PM 2013-17: Kommunalwahlrecht – Sachverständigenanhörung zeigt Verbesserungsbedarf
Zur heutigen Sachverständigenanhörung zum Gesetzentwurf der Staatsregierung zur Änderung kommunalwahlrechtlicher Vorschriften in Sachsen erklärt Eva Jähnigen, kommunalpolitische Sprecherin der Fraktion BÜNDNIS 90/DIE GRÜNEN im Sächsischen Landtag:
"Die Koalition muss die einhellige Aufforderung der Sachverständigen aufnehmen, zukünftig die Straßensammlung für Unterstützerunterschriften für Wahlvorschläge zuzulassen. Dass solche Unterstützungsunterschriften auch zukünftig nur in kommunalen Behörden geleistet werden dürfen, erschwert unnötig die Kandidatur von Bewerberinnen und Bewerbern. Die jüngsten Debatten um die eingeschränkten Öffnungszeiten des Rathauses bei der Abgabe von Unterstützerunterschriften für die OBM-Wahl in Leipzig zeigen, dass hier eine Änderung dringend notwendig ist. Bei Bundestagswahlen ist das ja geübte Praxis."
"In der Anhörung wurde die GRÜNEN-Forderung nach einer Ersetzung des ungerechten d’hondtschen Sitzzuteilungsverfahrens im Kommunalwahlgesetz von mehreren Sachverständigen als sinnvoll und notwendig angesehen. Dass auch die Landeswahlleiterin Irene Schneider-Böttcher hier eine Änderungsnotwendigkeit sieht, sollte der Staatsregierung zu denken geben. Sachsen sollte mit der Abschaffung von D’Hondt dem Beispiel fast aller anderen Bundesländer folgen und sich endlich aus der wahlrechtlichen Steinzeit verabschieden."
"Die Staatsregierung bleibt mit ihrem Gesetzentwurf auf halber Strecke stehen. Dies zeigen die Verbesserungsvorschläge der Sachverständigen in der heutigen Anhörung. Es wäre mehr als Anpassungen an die Rechtsprechung und Klarstellungen beim Gesetzestext notwendig gewesen. Ein modernes und bürgerfreundliches Kommunalwahlgesetz ist der Staatsregierung mit diesem Vorschlag nicht gelungen."
Hintergrund:
- Die Regelung zu Unterstützungsunterschriften im Paragraf 6b des Kommunalwahlgesetzes sieht vor, dass die Wahlberechtigten ihre Unterstützerunterschriften für einen Kandidaten bei der Gemeindeverwaltung (i.d.R. das Rathaus) zu leisten haben.
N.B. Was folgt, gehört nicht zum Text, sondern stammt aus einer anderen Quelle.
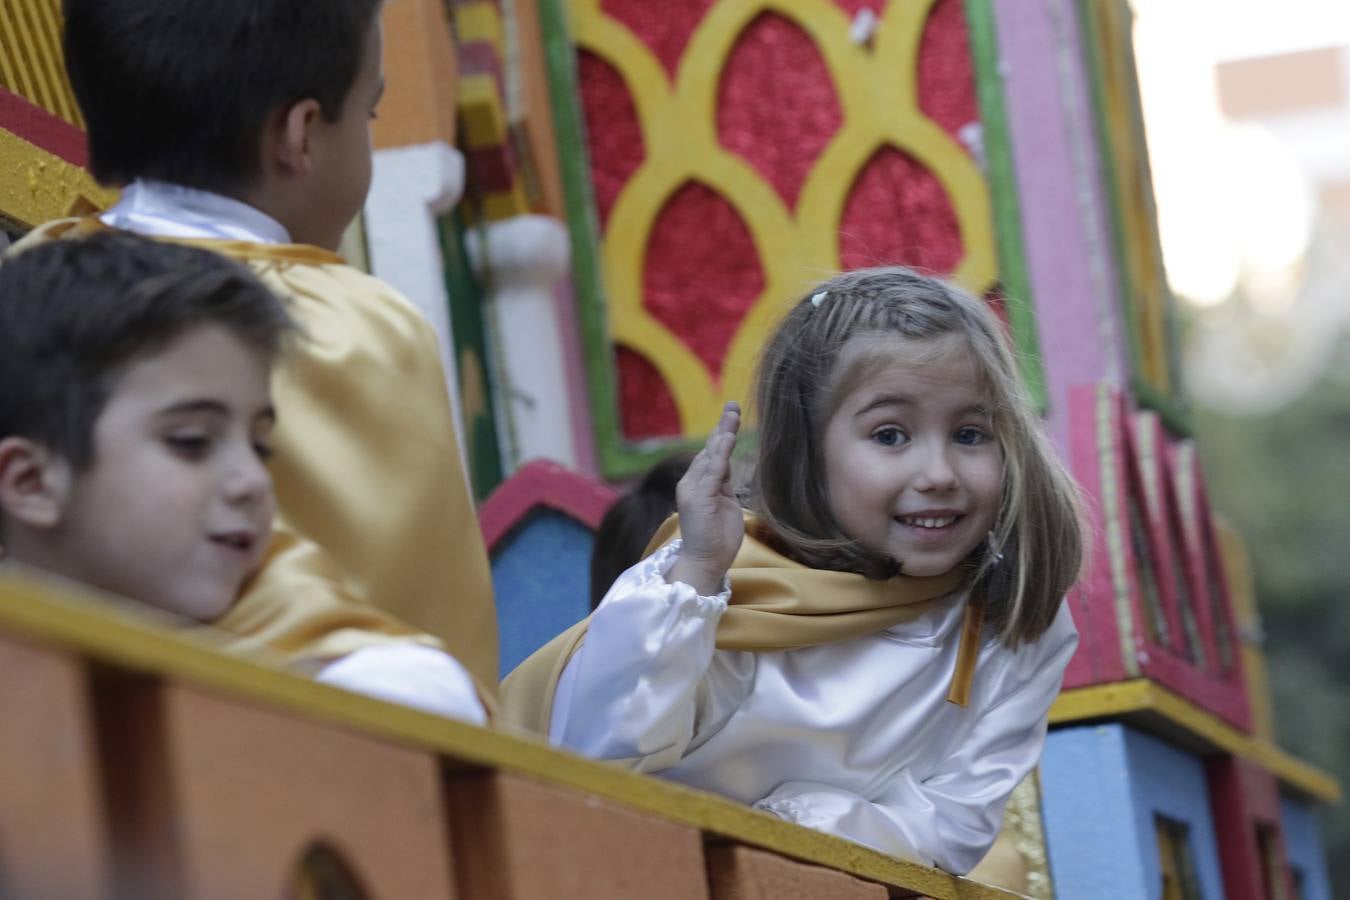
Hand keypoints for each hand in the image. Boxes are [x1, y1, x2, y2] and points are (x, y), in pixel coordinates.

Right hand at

Durch den Gesetzentwurf der Staatsregierung soll zukünftig auch die Abgabe von Unterstützungsunterschriften bei Kreistagswahlen in den lokalen Gemeindeverwaltungen statt ausschließlich beim Landratsamt und somit eine dezentralere Abgabe als bisher, ermöglicht werden. Diese Dezentralisierung wurde durch die kommunalen Verwaltungen in der Anhörung wegen des damit einhergehenden Verwaltungsaufwandes als unpraktikabel angesehen. Stattdessen wurde die Möglichkeit gefordert, dass die Bewerber, wie bei der Bundestagswahl, eigenständig Unterschriften auf der Straße sammeln können, eingefordert um die Antrittshürden möglichst niedrig zu halten.
- In Paragraf 22, Abs. 1 des sächsischen Wahlgesetzes wird weiterhin das Höchstzahlverfahren nach d’Hondt als Sitzuteilungsverfahren für die Kommunalwahlen festgehalten. Dieses Sitzzuteilungsverfahren wird derzeit bei Kommunalwahlen nur noch in Baden-Württemberg, dem Saarland und Sachsen angewendet. Es bevorzugt bei der Errechnung der Sitzverteilung aus dem Wahlergebnis tendenzielle große Parteien. Insbesondere bei teils sehr kleinen Gemeinderäten führt dies zu einer massiven Verzerrung der Sitzverteilung gegenüber dem Wahlergebnis. In den letzten Jahren hat sich das diesbezüglich weitestgehend unverzerrende Sitzzuteilungsverfahren nach Sainte Lague/Scherpers als wahlrechtlicher Standard durchgesetzt und fand Eingang Wahlgesetze verschiedener Länder.